[Records for this task — start]

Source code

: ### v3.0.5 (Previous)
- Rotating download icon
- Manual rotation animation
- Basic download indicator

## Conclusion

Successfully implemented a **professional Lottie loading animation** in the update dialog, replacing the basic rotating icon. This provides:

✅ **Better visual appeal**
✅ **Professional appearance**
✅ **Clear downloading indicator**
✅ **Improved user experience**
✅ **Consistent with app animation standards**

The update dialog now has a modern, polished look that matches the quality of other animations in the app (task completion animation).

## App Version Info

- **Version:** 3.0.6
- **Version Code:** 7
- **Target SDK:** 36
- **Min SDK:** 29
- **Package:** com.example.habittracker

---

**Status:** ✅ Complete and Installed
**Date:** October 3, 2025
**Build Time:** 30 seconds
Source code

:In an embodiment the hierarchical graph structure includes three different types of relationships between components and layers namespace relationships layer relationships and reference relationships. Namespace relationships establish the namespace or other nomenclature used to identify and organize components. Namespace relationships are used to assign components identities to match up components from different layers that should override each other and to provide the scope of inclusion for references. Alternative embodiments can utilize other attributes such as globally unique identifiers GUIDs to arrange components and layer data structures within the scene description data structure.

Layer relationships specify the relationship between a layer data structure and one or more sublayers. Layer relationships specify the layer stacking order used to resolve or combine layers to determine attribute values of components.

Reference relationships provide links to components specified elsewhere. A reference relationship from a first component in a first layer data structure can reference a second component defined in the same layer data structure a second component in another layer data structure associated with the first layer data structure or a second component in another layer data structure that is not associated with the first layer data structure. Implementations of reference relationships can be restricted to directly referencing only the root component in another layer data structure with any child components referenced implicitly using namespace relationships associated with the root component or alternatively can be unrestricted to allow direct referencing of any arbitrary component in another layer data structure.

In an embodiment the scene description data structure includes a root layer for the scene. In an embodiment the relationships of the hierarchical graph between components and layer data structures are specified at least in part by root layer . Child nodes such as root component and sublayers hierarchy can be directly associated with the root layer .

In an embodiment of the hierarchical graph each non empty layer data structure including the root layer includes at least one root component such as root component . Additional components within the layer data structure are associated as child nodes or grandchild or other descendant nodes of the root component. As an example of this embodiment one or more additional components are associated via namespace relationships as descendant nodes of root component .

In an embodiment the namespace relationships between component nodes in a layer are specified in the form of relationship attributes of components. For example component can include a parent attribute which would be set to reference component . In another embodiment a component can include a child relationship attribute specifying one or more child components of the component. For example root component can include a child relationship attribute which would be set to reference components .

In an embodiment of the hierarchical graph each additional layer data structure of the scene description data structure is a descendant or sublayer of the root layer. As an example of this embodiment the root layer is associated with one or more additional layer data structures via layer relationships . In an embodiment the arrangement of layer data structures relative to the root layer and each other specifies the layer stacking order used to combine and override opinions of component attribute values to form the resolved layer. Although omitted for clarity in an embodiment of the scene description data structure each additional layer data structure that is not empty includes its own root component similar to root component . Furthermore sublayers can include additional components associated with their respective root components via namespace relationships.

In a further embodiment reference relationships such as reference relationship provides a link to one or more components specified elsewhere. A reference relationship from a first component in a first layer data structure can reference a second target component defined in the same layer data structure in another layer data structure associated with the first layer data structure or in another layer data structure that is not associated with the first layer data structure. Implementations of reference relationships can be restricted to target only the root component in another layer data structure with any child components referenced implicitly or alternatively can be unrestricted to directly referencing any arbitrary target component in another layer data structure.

[Records for this task — finish]

## Required work
Turn the lines above, from the one containing "- **Version:** 3.0.6" through the one containing "description data structure.", into a numbered list, leaving out the blank lines.

## Exercise output
1. - **Version:** 3.0.6
2. - **Version Code:** 7
3. - **Target SDK:** 36
4. - **Min SDK:** 29
5. - **Package:** com.example.habittracker
6. ---
7. **Status:** ✅ Complete and Installed
8. **Date:** October 3, 2025
9. **Build Time:** 30 seconds
10. Source code
11. :In an embodiment the hierarchical graph structure includes three different types of relationships between components and layers namespace relationships layer relationships and reference relationships. Namespace relationships establish the namespace or other nomenclature used to identify and organize components. Namespace relationships are used to assign components identities to match up components from different layers that should override each other and to provide the scope of inclusion for references. Alternative embodiments can utilize other attributes such as globally unique identifiers GUIDs to arrange components and layer data structures within the scene description data structure.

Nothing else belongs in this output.